Material provided

= Beginning of Section =

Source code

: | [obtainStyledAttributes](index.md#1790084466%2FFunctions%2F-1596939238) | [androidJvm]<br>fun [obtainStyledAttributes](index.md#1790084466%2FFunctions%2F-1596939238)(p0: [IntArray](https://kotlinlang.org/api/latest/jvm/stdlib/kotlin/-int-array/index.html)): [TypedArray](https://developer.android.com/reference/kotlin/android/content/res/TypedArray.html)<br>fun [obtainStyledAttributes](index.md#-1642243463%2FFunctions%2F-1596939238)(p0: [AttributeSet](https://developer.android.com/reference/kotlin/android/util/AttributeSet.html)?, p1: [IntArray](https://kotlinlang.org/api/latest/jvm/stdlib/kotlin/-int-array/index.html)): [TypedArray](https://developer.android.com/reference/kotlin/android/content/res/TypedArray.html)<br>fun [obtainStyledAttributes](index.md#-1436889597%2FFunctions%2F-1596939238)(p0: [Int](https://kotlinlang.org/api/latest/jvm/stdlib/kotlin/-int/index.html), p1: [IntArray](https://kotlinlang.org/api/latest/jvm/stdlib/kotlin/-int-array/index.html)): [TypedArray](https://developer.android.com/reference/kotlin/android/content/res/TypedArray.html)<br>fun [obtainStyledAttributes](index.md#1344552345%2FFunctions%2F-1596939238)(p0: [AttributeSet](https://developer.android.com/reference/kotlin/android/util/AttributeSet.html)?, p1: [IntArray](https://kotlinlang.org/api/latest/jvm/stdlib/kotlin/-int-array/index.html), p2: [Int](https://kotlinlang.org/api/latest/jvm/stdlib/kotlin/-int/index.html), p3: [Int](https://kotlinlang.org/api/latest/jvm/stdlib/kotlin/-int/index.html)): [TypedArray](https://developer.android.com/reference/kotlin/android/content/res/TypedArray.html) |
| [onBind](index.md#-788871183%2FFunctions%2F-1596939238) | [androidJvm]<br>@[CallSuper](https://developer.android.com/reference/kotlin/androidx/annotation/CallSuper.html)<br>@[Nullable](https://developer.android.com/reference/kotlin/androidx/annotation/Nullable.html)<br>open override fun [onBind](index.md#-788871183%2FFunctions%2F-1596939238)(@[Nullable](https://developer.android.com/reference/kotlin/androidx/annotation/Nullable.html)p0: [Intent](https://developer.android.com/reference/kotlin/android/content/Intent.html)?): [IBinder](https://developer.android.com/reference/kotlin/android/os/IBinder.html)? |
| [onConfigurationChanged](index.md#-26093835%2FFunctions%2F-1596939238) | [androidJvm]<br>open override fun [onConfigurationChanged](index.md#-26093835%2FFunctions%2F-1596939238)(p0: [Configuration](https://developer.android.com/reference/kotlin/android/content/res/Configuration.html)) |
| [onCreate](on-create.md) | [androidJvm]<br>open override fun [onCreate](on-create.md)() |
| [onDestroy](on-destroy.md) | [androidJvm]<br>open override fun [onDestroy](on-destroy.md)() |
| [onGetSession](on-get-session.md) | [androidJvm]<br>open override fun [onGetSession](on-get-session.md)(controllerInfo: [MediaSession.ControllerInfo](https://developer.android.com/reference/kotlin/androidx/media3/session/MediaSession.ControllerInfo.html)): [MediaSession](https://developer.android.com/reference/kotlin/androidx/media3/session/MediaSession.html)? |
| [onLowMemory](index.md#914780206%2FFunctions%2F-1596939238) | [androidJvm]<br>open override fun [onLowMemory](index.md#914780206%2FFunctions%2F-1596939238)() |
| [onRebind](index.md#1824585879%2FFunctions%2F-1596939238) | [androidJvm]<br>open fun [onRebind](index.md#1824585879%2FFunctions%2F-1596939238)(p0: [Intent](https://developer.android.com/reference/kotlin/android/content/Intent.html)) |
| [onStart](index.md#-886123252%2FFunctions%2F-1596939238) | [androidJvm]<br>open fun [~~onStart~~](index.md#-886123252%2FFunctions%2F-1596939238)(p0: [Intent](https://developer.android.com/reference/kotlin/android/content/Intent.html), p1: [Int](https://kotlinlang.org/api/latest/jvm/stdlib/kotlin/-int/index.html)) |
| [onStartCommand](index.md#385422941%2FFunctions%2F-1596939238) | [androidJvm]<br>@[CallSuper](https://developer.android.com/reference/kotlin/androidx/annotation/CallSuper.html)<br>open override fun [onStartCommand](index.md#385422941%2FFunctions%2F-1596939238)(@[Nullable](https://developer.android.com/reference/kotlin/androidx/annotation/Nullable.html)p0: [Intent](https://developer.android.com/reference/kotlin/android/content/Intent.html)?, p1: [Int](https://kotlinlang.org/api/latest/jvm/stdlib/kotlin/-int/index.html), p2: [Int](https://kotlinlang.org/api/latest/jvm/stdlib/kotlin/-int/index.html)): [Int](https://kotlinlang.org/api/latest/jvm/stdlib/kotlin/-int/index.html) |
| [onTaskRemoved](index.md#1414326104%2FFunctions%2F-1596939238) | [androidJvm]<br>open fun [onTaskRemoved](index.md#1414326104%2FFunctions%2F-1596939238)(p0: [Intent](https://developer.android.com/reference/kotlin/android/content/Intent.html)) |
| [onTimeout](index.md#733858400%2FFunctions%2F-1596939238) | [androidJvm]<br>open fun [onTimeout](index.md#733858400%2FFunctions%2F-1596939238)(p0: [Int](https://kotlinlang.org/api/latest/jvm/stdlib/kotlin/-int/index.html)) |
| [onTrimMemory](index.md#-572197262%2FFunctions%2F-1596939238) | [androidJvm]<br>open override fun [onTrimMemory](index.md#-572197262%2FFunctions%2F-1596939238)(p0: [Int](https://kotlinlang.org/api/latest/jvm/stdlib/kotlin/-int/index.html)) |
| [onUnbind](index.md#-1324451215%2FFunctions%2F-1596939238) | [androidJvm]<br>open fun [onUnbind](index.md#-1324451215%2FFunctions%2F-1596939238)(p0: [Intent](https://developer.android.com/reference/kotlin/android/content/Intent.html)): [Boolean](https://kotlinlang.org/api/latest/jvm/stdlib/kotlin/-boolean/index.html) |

= End of Section =

Your task
Could you return every record above exactly as written?

Your response
Source code

: | [obtainStyledAttributes](index.md#1790084466%2FFunctions%2F-1596939238) | [androidJvm]<br>fun [obtainStyledAttributes](index.md#1790084466%2FFunctions%2F-1596939238)(p0: [IntArray](https://kotlinlang.org/api/latest/jvm/stdlib/kotlin/-int-array/index.html)): [TypedArray](https://developer.android.com/reference/kotlin/android/content/res/TypedArray.html)<br>fun [obtainStyledAttributes](index.md#-1642243463%2FFunctions%2F-1596939238)(p0: [AttributeSet](https://developer.android.com/reference/kotlin/android/util/AttributeSet.html)?, p1: [IntArray](https://kotlinlang.org/api/latest/jvm/stdlib/kotlin/-int-array/index.html)): [TypedArray](https://developer.android.com/reference/kotlin/android/content/res/TypedArray.html)<br>fun [obtainStyledAttributes](index.md#-1436889597%2FFunctions%2F-1596939238)(p0: [Int](https://kotlinlang.org/api/latest/jvm/stdlib/kotlin/-int/index.html), p1: [IntArray](https://kotlinlang.org/api/latest/jvm/stdlib/kotlin/-int-array/index.html)): [TypedArray](https://developer.android.com/reference/kotlin/android/content/res/TypedArray.html)<br>fun [obtainStyledAttributes](index.md#1344552345%2FFunctions%2F-1596939238)(p0: [AttributeSet](https://developer.android.com/reference/kotlin/android/util/AttributeSet.html)?, p1: [IntArray](https://kotlinlang.org/api/latest/jvm/stdlib/kotlin/-int-array/index.html), p2: [Int](https://kotlinlang.org/api/latest/jvm/stdlib/kotlin/-int/index.html), p3: [Int](https://kotlinlang.org/api/latest/jvm/stdlib/kotlin/-int/index.html)): [TypedArray](https://developer.android.com/reference/kotlin/android/content/res/TypedArray.html) |
| [onBind](index.md#-788871183%2FFunctions%2F-1596939238) | [androidJvm]<br>@[CallSuper](https://developer.android.com/reference/kotlin/androidx/annotation/CallSuper.html)<br>@[Nullable](https://developer.android.com/reference/kotlin/androidx/annotation/Nullable.html)<br>open override fun [onBind](index.md#-788871183%2FFunctions%2F-1596939238)(@[Nullable](https://developer.android.com/reference/kotlin/androidx/annotation/Nullable.html)p0: [Intent](https://developer.android.com/reference/kotlin/android/content/Intent.html)?): [IBinder](https://developer.android.com/reference/kotlin/android/os/IBinder.html)? |
| [onConfigurationChanged](index.md#-26093835%2FFunctions%2F-1596939238) | [androidJvm]<br>open override fun [onConfigurationChanged](index.md#-26093835%2FFunctions%2F-1596939238)(p0: [Configuration](https://developer.android.com/reference/kotlin/android/content/res/Configuration.html)) |
| [onCreate](on-create.md) | [androidJvm]<br>open override fun [onCreate](on-create.md)() |
| [onDestroy](on-destroy.md) | [androidJvm]<br>open override fun [onDestroy](on-destroy.md)() |
| [onGetSession](on-get-session.md) | [androidJvm]<br>open override fun [onGetSession](on-get-session.md)(controllerInfo: [MediaSession.ControllerInfo](https://developer.android.com/reference/kotlin/androidx/media3/session/MediaSession.ControllerInfo.html)): [MediaSession](https://developer.android.com/reference/kotlin/androidx/media3/session/MediaSession.html)? |
| [onLowMemory](index.md#914780206%2FFunctions%2F-1596939238) | [androidJvm]<br>open override fun [onLowMemory](index.md#914780206%2FFunctions%2F-1596939238)() |
| [onRebind](index.md#1824585879%2FFunctions%2F-1596939238) | [androidJvm]<br>open fun [onRebind](index.md#1824585879%2FFunctions%2F-1596939238)(p0: [Intent](https://developer.android.com/reference/kotlin/android/content/Intent.html)) |
| [onStart](index.md#-886123252%2FFunctions%2F-1596939238) | [androidJvm]<br>open fun [~~onStart~~](index.md#-886123252%2FFunctions%2F-1596939238)(p0: [Intent](https://developer.android.com/reference/kotlin/android/content/Intent.html), p1: [Int](https://kotlinlang.org/api/latest/jvm/stdlib/kotlin/-int/index.html)) |
| [onStartCommand](index.md#385422941%2FFunctions%2F-1596939238) | [androidJvm]<br>@[CallSuper](https://developer.android.com/reference/kotlin/androidx/annotation/CallSuper.html)<br>open override fun [onStartCommand](index.md#385422941%2FFunctions%2F-1596939238)(@[Nullable](https://developer.android.com/reference/kotlin/androidx/annotation/Nullable.html)p0: [Intent](https://developer.android.com/reference/kotlin/android/content/Intent.html)?, p1: [Int](https://kotlinlang.org/api/latest/jvm/stdlib/kotlin/-int/index.html), p2: [Int](https://kotlinlang.org/api/latest/jvm/stdlib/kotlin/-int/index.html)): [Int](https://kotlinlang.org/api/latest/jvm/stdlib/kotlin/-int/index.html) |
| [onTaskRemoved](index.md#1414326104%2FFunctions%2F-1596939238) | [androidJvm]<br>open fun [onTaskRemoved](index.md#1414326104%2FFunctions%2F-1596939238)(p0: [Intent](https://developer.android.com/reference/kotlin/android/content/Intent.html)) |
| [onTimeout](index.md#733858400%2FFunctions%2F-1596939238) | [androidJvm]<br>open fun [onTimeout](index.md#733858400%2FFunctions%2F-1596939238)(p0: [Int](https://kotlinlang.org/api/latest/jvm/stdlib/kotlin/-int/index.html)) |
| [onTrimMemory](index.md#-572197262%2FFunctions%2F-1596939238) | [androidJvm]<br>open override fun [onTrimMemory](index.md#-572197262%2FFunctions%2F-1596939238)(p0: [Int](https://kotlinlang.org/api/latest/jvm/stdlib/kotlin/-int/index.html)) |
| [onUnbind](index.md#-1324451215%2FFunctions%2F-1596939238) | [androidJvm]<br>open fun [onUnbind](index.md#-1324451215%2FFunctions%2F-1596939238)(p0: [Intent](https://developer.android.com/reference/kotlin/android/content/Intent.html)): [Boolean](https://kotlinlang.org/api/latest/jvm/stdlib/kotlin/-boolean/index.html) |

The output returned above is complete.